■ Source data ■
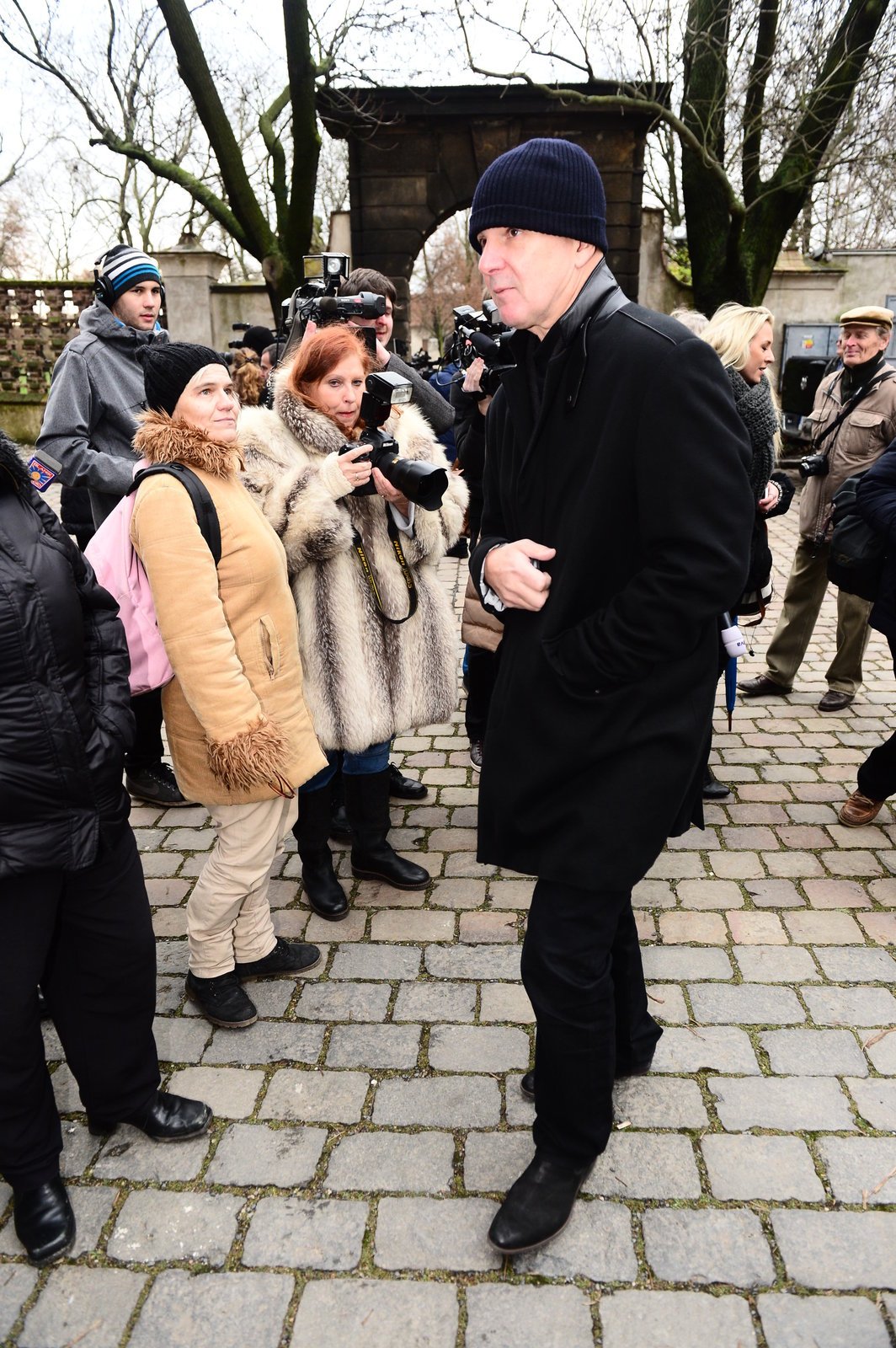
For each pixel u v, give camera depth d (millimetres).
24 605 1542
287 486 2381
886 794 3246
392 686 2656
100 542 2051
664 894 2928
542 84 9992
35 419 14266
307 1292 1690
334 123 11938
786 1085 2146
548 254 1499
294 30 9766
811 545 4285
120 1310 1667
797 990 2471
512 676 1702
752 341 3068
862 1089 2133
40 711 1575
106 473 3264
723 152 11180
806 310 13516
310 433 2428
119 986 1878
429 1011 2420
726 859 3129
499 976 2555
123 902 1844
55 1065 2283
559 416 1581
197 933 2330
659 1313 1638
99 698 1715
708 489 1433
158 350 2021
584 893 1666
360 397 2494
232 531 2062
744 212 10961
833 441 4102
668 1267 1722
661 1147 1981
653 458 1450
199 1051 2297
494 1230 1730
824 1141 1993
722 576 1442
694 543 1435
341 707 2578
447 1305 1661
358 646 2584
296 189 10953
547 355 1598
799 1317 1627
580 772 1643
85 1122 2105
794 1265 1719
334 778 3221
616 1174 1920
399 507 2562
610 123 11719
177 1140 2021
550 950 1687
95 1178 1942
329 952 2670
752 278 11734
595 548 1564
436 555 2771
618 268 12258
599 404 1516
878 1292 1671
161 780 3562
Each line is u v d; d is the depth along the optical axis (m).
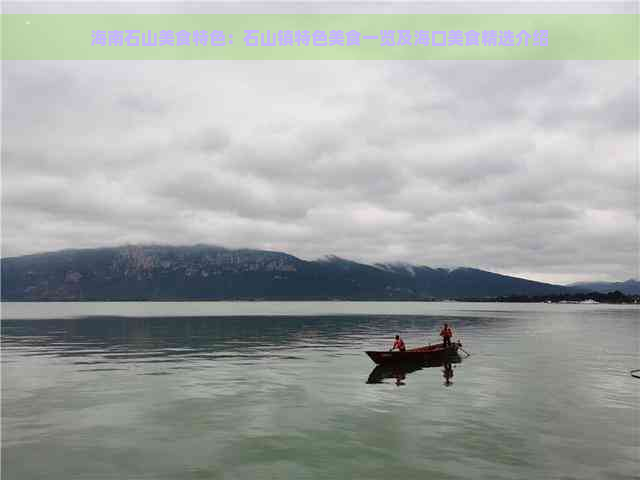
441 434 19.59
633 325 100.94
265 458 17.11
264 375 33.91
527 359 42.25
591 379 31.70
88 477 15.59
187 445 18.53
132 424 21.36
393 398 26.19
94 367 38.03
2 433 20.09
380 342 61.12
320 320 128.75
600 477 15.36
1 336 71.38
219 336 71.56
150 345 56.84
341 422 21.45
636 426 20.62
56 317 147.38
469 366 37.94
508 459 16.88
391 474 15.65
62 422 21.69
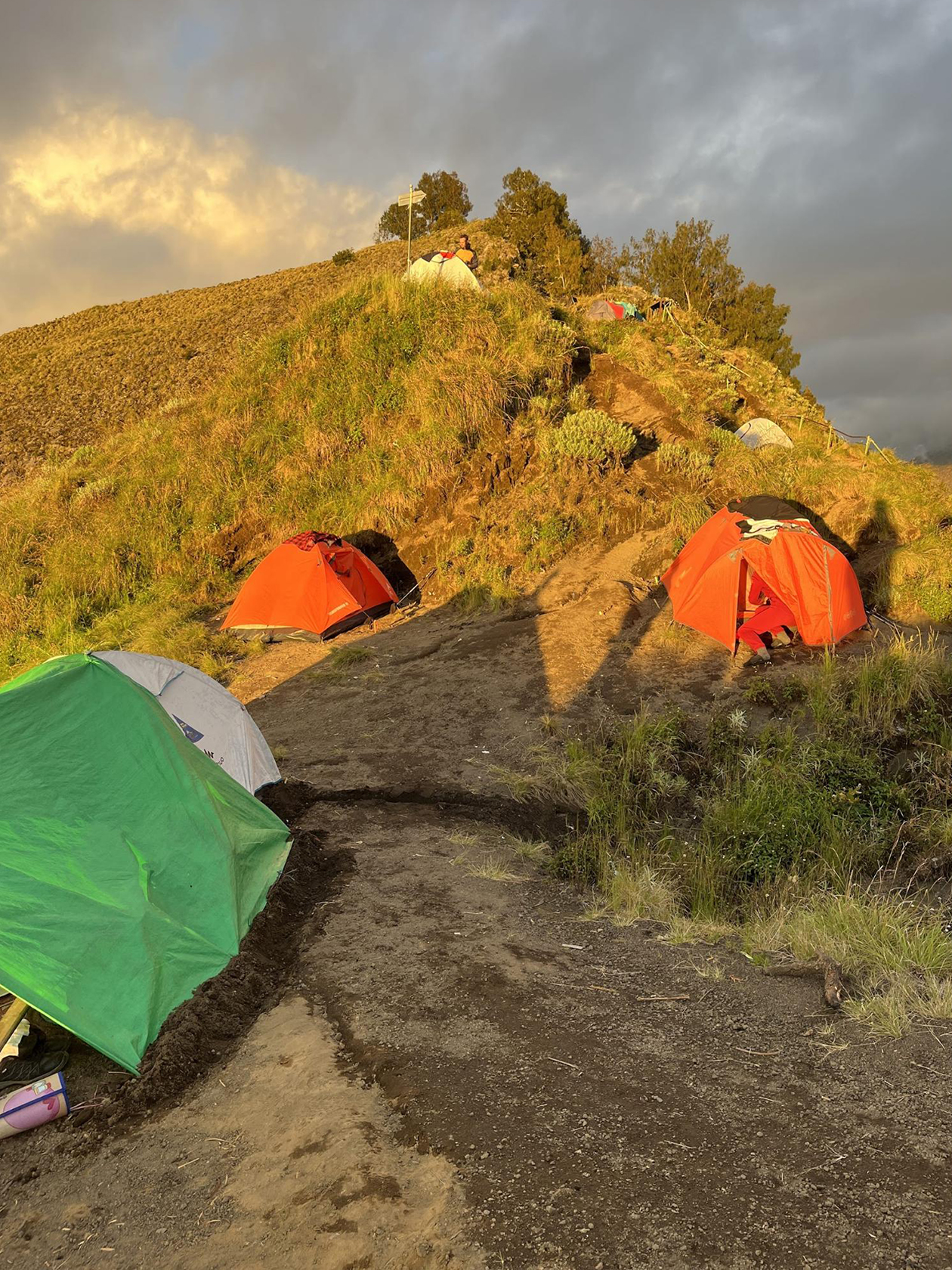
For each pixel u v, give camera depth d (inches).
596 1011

* * *

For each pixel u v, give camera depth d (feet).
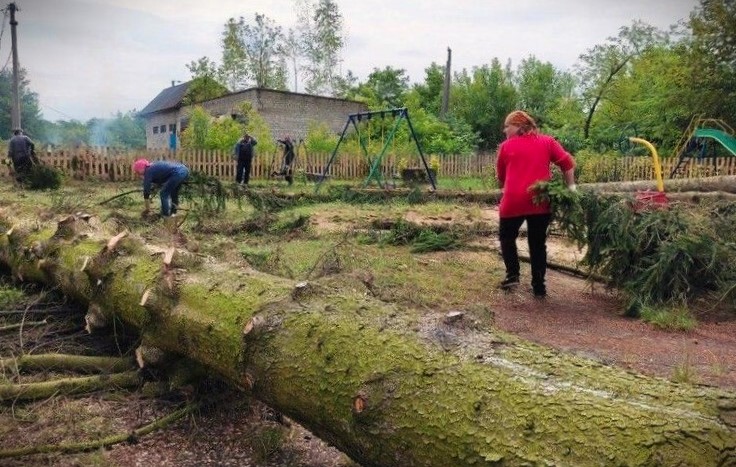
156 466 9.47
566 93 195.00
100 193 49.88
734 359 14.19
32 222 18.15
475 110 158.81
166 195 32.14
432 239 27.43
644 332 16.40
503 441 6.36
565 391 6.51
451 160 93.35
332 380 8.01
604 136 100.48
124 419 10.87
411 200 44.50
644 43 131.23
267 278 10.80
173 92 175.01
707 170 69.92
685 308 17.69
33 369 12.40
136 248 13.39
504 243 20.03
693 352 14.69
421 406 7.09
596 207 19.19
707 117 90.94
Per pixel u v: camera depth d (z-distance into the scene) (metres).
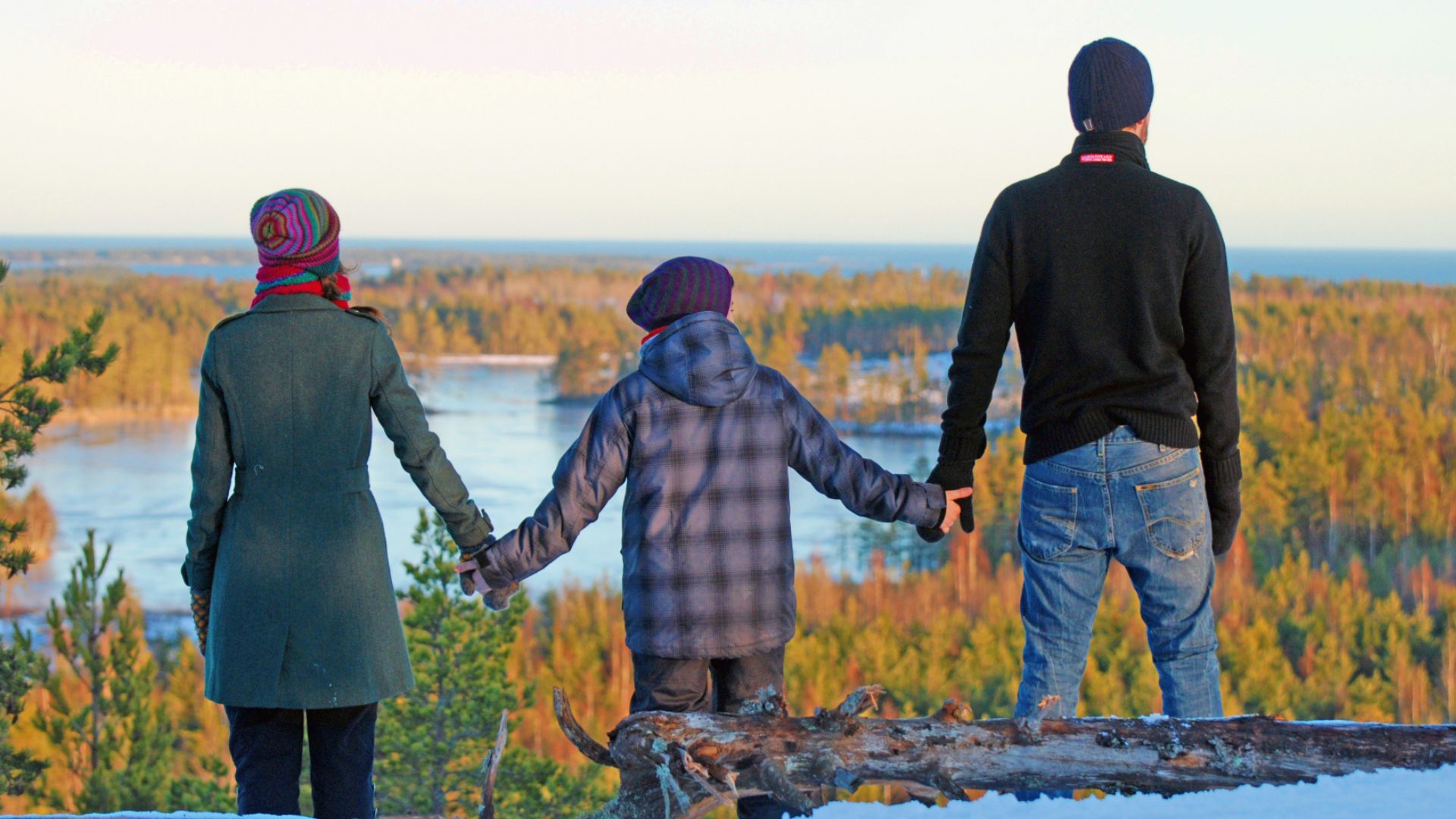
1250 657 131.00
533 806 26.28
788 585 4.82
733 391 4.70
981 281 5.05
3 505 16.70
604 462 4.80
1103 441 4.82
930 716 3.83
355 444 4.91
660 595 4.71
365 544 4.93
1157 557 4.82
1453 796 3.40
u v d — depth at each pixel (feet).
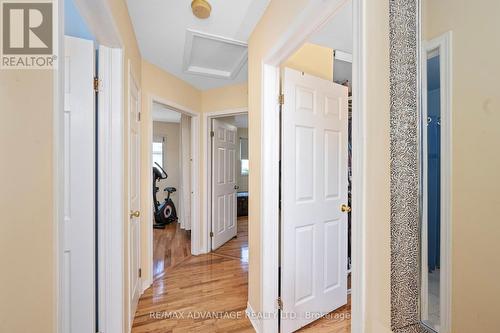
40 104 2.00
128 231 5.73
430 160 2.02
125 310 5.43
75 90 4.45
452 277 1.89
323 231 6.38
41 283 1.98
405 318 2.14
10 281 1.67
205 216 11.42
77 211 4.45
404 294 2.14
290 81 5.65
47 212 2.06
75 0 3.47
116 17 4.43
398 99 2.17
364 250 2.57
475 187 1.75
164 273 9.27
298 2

■ Work item ■
Pictures in the material above should be skipped; print exactly the lines from the one with "550 950 1687" through the one with "150 345 56.84".

■ Worked solution ■
550 950 1687
95 1178 1942
329 952 2670
752 278 11734
595 548 1564
436 555 2771
618 268 12258
599 404 1516
878 1292 1671
161 780 3562
Each line is u v d; d is the depth along the optical axis (m).
441 434 19.59
633 325 100.94
265 458 17.11
264 375 33.91
527 359 42.25
591 379 31.70
88 477 15.59
187 445 18.53
132 424 21.36
393 398 26.19
94 367 38.03
2 433 20.09
380 342 61.12
320 320 128.75
600 477 15.36
1 336 71.38
219 336 71.56
150 345 56.84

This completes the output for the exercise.